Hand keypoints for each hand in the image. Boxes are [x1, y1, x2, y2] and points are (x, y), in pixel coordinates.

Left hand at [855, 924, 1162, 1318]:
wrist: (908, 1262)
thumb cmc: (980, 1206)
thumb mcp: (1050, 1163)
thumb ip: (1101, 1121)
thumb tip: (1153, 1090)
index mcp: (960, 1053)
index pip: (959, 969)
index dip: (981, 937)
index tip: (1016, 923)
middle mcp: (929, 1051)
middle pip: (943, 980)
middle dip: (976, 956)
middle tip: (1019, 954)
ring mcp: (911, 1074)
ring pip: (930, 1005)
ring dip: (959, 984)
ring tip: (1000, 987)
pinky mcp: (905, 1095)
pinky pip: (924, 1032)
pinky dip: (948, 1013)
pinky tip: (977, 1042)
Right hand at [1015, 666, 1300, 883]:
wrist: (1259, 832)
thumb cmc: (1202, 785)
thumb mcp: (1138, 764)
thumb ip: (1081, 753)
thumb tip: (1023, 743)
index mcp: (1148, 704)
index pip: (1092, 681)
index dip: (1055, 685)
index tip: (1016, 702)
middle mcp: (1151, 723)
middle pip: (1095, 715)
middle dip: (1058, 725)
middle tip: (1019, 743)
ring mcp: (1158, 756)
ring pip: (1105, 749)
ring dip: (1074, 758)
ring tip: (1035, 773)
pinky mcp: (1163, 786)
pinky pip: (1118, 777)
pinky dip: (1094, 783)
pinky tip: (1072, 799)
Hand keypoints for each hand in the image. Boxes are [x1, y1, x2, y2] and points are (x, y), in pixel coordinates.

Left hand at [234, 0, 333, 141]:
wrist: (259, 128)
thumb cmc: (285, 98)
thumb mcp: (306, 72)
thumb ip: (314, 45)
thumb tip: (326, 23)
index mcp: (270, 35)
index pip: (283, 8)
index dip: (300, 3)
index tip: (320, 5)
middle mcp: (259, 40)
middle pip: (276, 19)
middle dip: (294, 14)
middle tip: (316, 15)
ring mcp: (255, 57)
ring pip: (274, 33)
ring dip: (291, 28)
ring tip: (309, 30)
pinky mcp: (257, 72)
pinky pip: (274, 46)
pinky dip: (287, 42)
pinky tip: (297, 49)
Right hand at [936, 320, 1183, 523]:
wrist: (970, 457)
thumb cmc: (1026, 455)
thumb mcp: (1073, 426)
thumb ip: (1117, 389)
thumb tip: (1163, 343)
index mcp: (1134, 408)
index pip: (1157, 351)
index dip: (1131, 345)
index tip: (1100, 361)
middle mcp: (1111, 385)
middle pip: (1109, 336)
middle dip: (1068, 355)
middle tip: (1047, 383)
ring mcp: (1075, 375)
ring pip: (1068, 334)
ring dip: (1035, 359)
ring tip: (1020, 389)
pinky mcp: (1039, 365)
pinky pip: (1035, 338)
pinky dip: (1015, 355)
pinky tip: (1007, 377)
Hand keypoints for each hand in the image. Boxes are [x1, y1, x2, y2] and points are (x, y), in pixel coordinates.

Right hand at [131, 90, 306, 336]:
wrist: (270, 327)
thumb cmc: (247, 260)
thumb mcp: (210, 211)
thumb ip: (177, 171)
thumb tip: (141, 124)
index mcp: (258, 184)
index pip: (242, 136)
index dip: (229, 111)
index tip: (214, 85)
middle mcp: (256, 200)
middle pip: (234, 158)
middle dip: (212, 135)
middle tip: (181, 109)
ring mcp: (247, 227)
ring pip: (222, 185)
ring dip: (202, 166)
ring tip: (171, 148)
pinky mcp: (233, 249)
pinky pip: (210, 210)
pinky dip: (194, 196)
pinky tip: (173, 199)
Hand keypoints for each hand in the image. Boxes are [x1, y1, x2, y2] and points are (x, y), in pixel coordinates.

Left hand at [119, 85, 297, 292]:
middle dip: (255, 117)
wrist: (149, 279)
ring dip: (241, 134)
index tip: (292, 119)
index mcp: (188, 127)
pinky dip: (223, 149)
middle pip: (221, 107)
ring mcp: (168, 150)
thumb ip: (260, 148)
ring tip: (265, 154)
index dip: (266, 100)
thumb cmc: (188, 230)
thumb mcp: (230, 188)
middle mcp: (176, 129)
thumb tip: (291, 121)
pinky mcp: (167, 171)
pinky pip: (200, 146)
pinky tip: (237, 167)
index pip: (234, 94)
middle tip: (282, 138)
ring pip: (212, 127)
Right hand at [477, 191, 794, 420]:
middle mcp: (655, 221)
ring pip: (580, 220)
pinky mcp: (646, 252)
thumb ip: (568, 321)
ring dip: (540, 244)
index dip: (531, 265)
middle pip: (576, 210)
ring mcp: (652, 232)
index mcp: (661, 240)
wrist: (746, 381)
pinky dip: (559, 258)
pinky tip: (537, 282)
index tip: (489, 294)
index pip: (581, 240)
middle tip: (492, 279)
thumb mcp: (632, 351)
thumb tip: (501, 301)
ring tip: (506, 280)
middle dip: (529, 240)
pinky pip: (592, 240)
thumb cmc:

..............................

Work task →
When you come to the line containing "thumb cmc: (1202, 785)", give it and stop; before that, repeat each line of the material exactly from the first one.

Answer for this exercise →
Hand keypoints for each hand in the image. Boxes are [x1, y1, x2, y2] and points are (x, y), in pixel coordinates.

Left hand at [855, 924, 1162, 1318]:
wrist: (908, 1262)
thumb cmc: (980, 1206)
thumb mcp: (1050, 1163)
thumb ip: (1101, 1121)
thumb tip: (1153, 1090)
index mcp: (960, 1053)
index pip: (959, 969)
index dip: (981, 937)
index tip: (1016, 923)
middle mcp: (929, 1051)
middle pip: (943, 980)
middle dip: (976, 956)
middle tip: (1019, 954)
ring mcp: (911, 1074)
ring pip: (930, 1005)
ring dip: (959, 984)
ring tip: (1000, 987)
pinky mcp: (905, 1095)
pinky pip: (924, 1032)
pinky dip: (948, 1013)
pinky tip: (977, 1042)
Right hand at [1015, 666, 1300, 883]:
wrist: (1259, 832)
thumb cmc: (1202, 785)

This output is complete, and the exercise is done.